Le rapport suggère également que le « périmètre de la taxe billetterie soit modifié afin d’y inclure toutes les musiques ». Cette taxe sur les spectacles de variété créée en 2003, qui représente environ 35 millions d’euros, a son équivalent au profit de l’Association pour le soutien du théâtre privé (ASTP). Or, comme l’expliquent les auteurs, « seule une partie du spectacle vivant musical est visée, le périmètre correspondant à celui de l’ancien Centre national des variétés (CNV) et excluant (tacitement) la musique classique et contemporaine et (explicitement) la musique traditionnelle ; le périmètre de la taxe inclut des spectacles n’ayant pas de composante musicale ou alors de façon marginale (cabaret, humour, spectacles sur glace) ; le partage entre le CNM et l’ASTP pour les spectacles d’humour et les comédies musicales n’est pas résolu par la nature du spectacle mais par le statut d’adhérent ou non à l’ASTP du théâtre dans lequel ils sont représentés ». Ce qui provoque parfois des contentieux entre le CNM et l’ASTP pour déterminer qui doit collecter la taxe pour un spectacle donné.

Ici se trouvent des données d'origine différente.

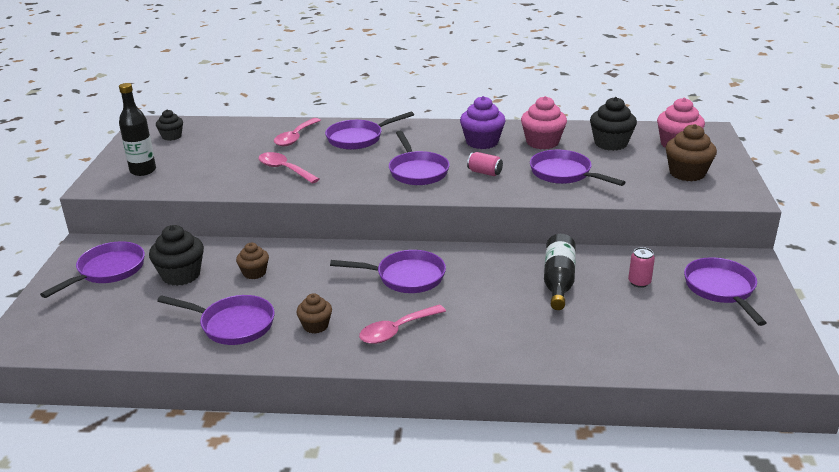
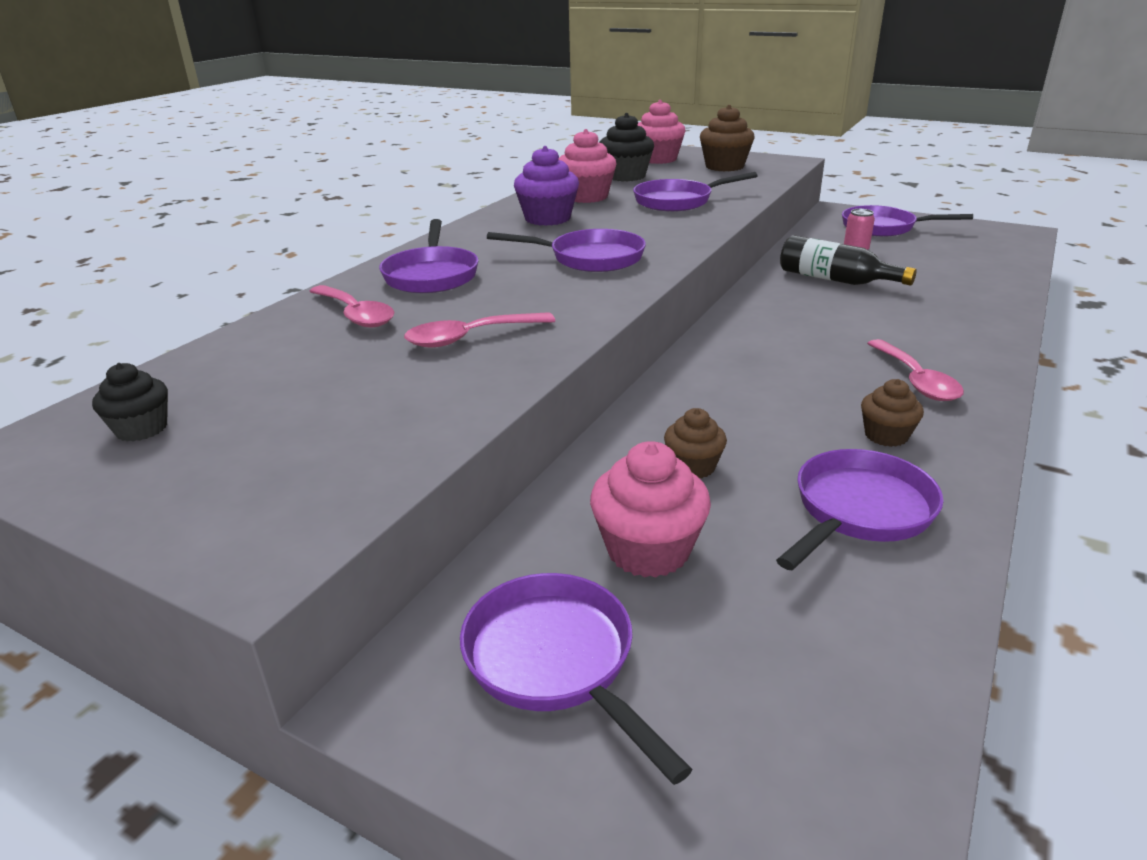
camera: 65 degrees left, 0 degrees up
(143, 171) = (271, 482): black bottle -> none
(181, 275) = (648, 550): black cupcake -> pink cupcake
(406, 277) = (780, 353): purple pan -> none
(484, 172) = (635, 229): pink can -> none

Ces tensions pourraient être résolues en modifiant le champ de la taxe, puisque, ayant vocation à structurer l’ensemble de la filière musicale, le CNM rendra « obsolète la partition entre le champ « variétés » et celui des musiques « savantes » », ce qu’admettent d’ailleurs la majorité des acteurs de la musique classique et contemporaine, ainsi que les acteurs de la variété. Ce rapport, particulièrement attendu par l’ensemble des professionnels de la filière musicale, est un pas de plus vers la « maison commune de la musique » où se joue l’avenir de la musique française.
La stratégie de financement de la filière musicale en France. Faire du Centre national de la musique l’outil d’une nouvelle ambition, mission du sénateur Julien Bargeton, avec les rapporteurs François Hurard, Guillaume Lachaussée, Aude Charbonnier, ministère de la culture, avril 2023.